The Principles of Flirting Applied to Interviews By: Jun Loayza
Under: Fun, InterviewWhether anyone likes to admit it or not, interviewing and recruitment are all about politics. And I don’t mean the presidential election. What I mean by politics is that what ultimately determines if you get the offer is whether the company loved you. More specifically, you’ll get the offer if your interviewer loved you. That’s it, plain and simple. If the company loves you, then you’re getting a phone call with the offer. If the company disliked you or just didn’t care about you, then you’re getting the dreaded letter in the mail. This brings me to the point of this blog: should you flirt with your interviewer?No one is going to admit that you should. Career center, career counselors, your friends, recruiters, and company representatives will all tell you to keep the interview professional and to try and find a common ground of interest, but to never cross the “professional line.” However, I want you to take a step back, open your mind, and continue reading what I’m writing.
The fact is that people are attracted to people. I’m going to honestly tell you that during my recruitment season, I knew that I was going to have a terrific interview when I walked into the interview room and the person sitting across from me was a woman. Now, don’t think that I interview poorly with men. I feel that I interview just as well with both, but find it much easier and smoother to interview with woman. The best way for me to relate this to you is by telling you an example:
I made it to second rounds with a company and I wore my best suit and tie to interview at the office. As FD Style tells you to do, I connected well with all of my peers who I was recruiting with and connected exceptionally well with the receptionist at the front desk. My buddy (the office buddy that is assigned to you) and I were chatting and laughing together telling each other stories while she walked me to my interviewer’s office. We walked into the office still laughing and she introduced me to a very attractive woman in her late 20’s who was my interviewer. We sat down and she asked me what we were laughing about. I casually mentioned that we were talking about our experiences with undie run at UCLA. Of course she asked what undie run was and I teasingly said,
“Oh, I don’t think you can handle what undie run is.”
She replied, “Oh really? Try me.”
So I told her what it was and she said, “I wish we had something like that on our campus”

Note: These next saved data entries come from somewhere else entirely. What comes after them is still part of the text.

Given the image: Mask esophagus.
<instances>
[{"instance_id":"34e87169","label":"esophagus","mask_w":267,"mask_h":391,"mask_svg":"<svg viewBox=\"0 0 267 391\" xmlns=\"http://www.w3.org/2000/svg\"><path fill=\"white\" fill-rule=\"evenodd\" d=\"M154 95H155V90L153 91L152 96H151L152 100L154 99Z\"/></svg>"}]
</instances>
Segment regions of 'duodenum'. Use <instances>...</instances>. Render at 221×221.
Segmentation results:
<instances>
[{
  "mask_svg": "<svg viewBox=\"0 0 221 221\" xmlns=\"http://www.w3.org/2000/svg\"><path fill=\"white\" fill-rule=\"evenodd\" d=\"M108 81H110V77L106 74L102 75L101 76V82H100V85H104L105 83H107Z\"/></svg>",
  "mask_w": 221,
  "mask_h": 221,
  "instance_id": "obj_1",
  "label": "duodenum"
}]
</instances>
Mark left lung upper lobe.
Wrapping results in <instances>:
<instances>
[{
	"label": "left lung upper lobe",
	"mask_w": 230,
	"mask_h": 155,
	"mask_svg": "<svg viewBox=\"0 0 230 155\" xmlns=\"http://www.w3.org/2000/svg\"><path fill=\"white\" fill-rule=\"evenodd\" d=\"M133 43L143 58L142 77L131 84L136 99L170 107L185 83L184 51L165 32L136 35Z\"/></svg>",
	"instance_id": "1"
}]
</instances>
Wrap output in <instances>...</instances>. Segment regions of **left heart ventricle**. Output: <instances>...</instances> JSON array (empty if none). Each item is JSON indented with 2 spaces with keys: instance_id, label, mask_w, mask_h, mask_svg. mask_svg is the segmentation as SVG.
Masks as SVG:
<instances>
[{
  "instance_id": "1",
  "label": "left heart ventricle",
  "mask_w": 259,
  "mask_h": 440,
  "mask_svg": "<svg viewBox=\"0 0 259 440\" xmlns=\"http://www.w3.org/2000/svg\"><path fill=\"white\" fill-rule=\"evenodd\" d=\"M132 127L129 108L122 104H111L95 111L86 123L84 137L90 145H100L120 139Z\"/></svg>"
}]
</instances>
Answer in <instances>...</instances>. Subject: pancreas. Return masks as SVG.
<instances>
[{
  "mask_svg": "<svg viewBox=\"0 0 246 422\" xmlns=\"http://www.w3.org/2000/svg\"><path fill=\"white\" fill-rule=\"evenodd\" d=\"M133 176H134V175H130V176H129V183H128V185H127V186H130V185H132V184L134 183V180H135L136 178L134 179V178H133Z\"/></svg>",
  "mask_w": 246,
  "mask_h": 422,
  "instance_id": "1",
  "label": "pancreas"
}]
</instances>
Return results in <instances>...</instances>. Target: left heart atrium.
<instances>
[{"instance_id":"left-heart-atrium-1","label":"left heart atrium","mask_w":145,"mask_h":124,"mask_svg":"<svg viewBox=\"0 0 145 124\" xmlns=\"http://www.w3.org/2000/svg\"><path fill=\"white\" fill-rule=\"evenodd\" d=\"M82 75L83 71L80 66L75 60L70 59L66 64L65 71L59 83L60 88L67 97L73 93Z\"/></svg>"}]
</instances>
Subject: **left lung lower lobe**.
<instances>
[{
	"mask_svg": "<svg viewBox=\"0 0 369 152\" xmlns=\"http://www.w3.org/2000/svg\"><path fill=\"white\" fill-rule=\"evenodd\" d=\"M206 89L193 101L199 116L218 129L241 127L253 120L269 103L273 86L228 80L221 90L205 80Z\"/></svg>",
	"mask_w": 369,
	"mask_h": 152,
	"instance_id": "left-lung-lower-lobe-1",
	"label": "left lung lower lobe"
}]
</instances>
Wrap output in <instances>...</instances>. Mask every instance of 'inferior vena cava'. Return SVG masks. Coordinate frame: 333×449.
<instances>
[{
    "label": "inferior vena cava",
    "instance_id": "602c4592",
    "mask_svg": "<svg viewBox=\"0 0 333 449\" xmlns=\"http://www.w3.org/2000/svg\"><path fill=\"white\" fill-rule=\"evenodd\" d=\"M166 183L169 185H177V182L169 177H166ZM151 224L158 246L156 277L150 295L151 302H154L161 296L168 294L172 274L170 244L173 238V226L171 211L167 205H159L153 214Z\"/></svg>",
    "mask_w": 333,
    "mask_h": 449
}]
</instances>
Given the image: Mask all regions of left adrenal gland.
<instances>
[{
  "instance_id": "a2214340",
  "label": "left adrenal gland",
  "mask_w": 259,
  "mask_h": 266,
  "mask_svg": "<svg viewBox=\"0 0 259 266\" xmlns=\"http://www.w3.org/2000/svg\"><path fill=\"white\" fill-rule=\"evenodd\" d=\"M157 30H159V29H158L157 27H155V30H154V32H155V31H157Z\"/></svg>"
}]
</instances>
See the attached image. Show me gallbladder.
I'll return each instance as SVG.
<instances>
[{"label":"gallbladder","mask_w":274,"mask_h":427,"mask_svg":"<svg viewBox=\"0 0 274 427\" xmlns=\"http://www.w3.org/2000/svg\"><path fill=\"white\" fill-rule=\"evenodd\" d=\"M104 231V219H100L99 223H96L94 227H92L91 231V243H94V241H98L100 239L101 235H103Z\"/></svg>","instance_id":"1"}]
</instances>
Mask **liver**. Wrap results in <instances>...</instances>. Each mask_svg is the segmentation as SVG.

“You would have loved it. So I’m getting the feeling that you went a little crazy as an undergrad, am I right? Were you in any sororities?” I continued
And the conversation took off from there. Lame? You could say that, but you can’t deny the fact that her and I connected well, and she definitely liked having a conversation with me. I made it fun and exciting by teasing her and assuming things about her. We hit it off during the interview and I still keep in contact with her today.
So, am I telling you to go out there and flirt with every interviewer? NO, that is not what I am saying. My point was to give you an example of a time that it worked for me and how it is possible to flirt with the interviewer successfully. If you’ve been reading our materials, then you know that one of the first rules of interviewing is that you must always smile. Don’t flirt with the interviewer if you’re not comfortable, but at least always keep a smile on your face. Smiles are attractive, and you’ll hopefully brighten up your interviewer’s day.
How and what to say to flirt successfully is completely out of the scope of this blog. What I want you to take away from this blog is the knowledge that looks, appeal, and personality play a major role during the recruitment process. Use this knowledge to your advantage and implement it into your interviewing and recruitment strategies.